La sfida non è sognare un mondo diverso, in cui si possa avere tutta la giornata libera dal "lavoro", è riuscire ad averla senza sbattere la testa al muro perchè non si sa cosa dare da mangiare ai propri figli. Questa è la difficoltà, perchè non lavorare e sbeffeggiare chi lo fa quando, per fare qualche esempio, si può contare su mamma e papà o su una rendita o anche su un buon gruzzoletto messo da parte, insomma quando si ha "il culo parato", non è vera ribellione. E' semplice, invidiabile e condivisibile, opportunismo. E in ogni caso una cosa è avere del tempo liberato, un altro paio di maniche è sapere cosa farne.
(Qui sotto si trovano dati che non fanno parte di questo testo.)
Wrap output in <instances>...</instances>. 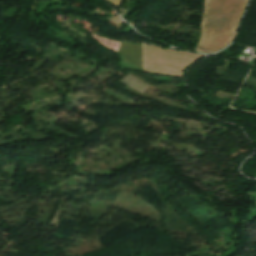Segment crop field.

Insomma, forse chi considera a ragione il lavoro una schiavitù, ma non lavora perchè vive grazie a rendite create dai meccanismi di mercato, e utilizza il tempo che ha liberato dal lavoro per attività proprie di chi nel sistema è ben incastonato - giri al centro commerciale, giochini su facebook e via dicendo - non è più ribelle di chi, tanto per dire, ha potuto approfittare del sistema nel passato, che so andando in pensione a 40 anni, e grazie a questo gira il mondo in barca.

La sfida al sistema, quello che davvero lo farebbe andare in tilt, è riuscire a vivere senza soldi. O almeno con meno soldi possibile, meglio ancora senza alimentare alcuna industria, riutilizzando e aggiustando e soprattutto comprando il meno che si può. L'impresa è a dir poco ardua: qualsiasi cosa è ormai legata alla compra-vendita, non esiste quasi più l'ospitalità, quasi chiunque abbia "una stanza in più" cerca di sfruttarla se può come fonte di guadagno cercando di attirare turisti facoltosi, non "poveracci" in cerca d'avventura. Ancora, è difficile avvalersi dello scambio di beni, peggio ancora se si parla di tempo o servizi, tranne che all'interno di circoli limitati e organizzati che, seppure funzionali, rappresentano solo una goccia nell'oceano. Anzi, nel deserto.